As African Americans and people of color, we've always had to make do and make a lot out of nothing. Make the most of the crumbs. At this point, I am a master crumb cake maker.

In terms of practical advice, I encourage founders of color to be scrappy and look for funding sources through state or local municipalities.  We were very fortunate early on to receive investment from the state of Maryland’s Technology Development Corporation (TEDCO).  
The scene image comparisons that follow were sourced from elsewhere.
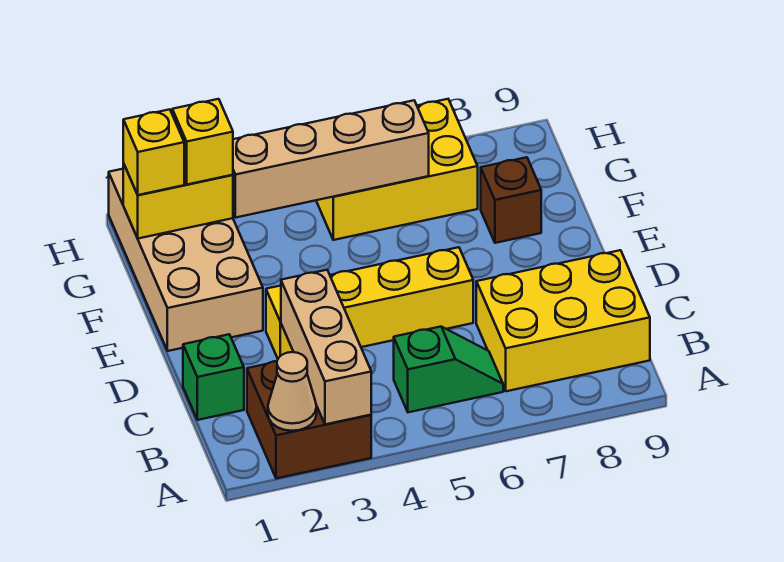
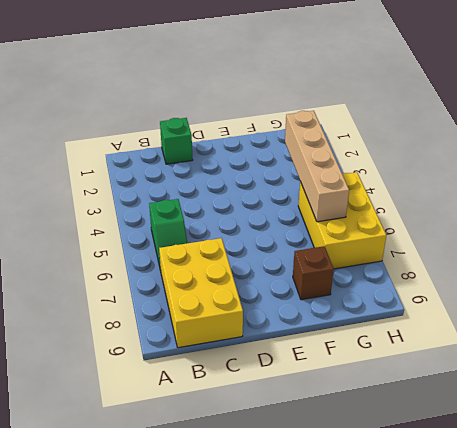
none -> brown brick A2:B3 level 1
none -> yellow brick D3:D6 level 1
none -> tan brick E1:H2 level 1

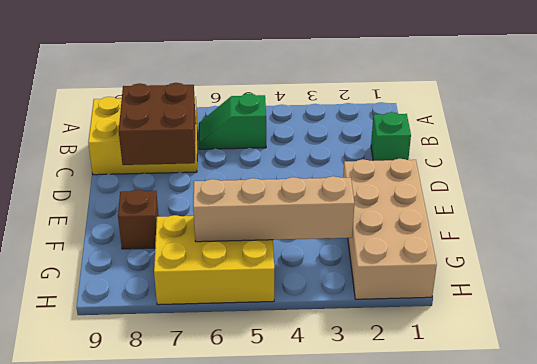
brown brick C7:D8 level 2 -> brown brick A2:B3 level 1
none -> yellow brick D3:D6 level 1
none -> tan cone A2 level 2
none -> tan brick A3:C3 level 2

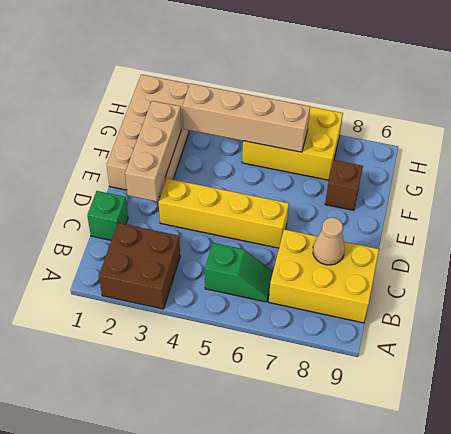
tan cone C8 level 2 -> tan cone A2 level 2
tan brick D2:F2 level 2 -> tan brick A3:C3 level 2
none -> yellow brick G1:G2 level 2
none -> yellow brick G1 level 3
none -> yellow brick G2 level 3

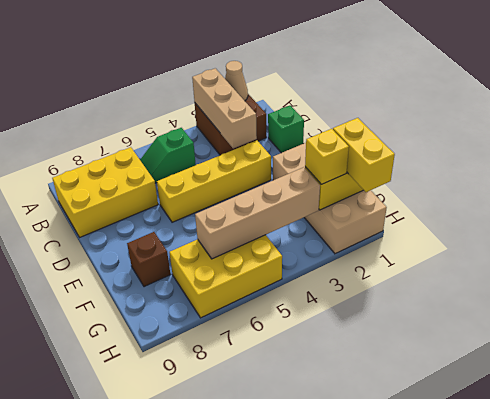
yellow brick G1:H1 level 3 -> yellow brick G1 level 3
What sustained you through all of this?

When my wife and I graduated from West Point, we recognized that we might have to give our lives in service to the country.  Thankfully, we made it through the era of Gulf War and transitioned into well-paying careers. We had an amazing life. But I must tell you that there was a hole. This nagging thing I couldn’t put my finger on. I would read the policy statements and reports from Iraq and Afghanistan and see the mind-boggling death, destruction and sickness affecting our Service Members, Veterans and their families. It haunted me because these were my people. People I spent 30 years of my life with.   

When we started Warrior Centric Health that hole was filled up because I had a mission, a mission that I was willing to give my life to. Sometimes you've got to pick what will you die for. Once I got to that point, it actually became easy.

What has your experience been like working with Microsoft?

The level of support that we have received has surpassed my expectations. I pinch myself at night. Is this really happening? Especially after 14 years? Our partnership with Microsoft has crystallized our ability to take our company to the national level. You guys have just been absolutely amazing. If someone were to tell me or I had an opportunity to have my wildest dreams of what a partnership would look like with a big tech company, this would be it.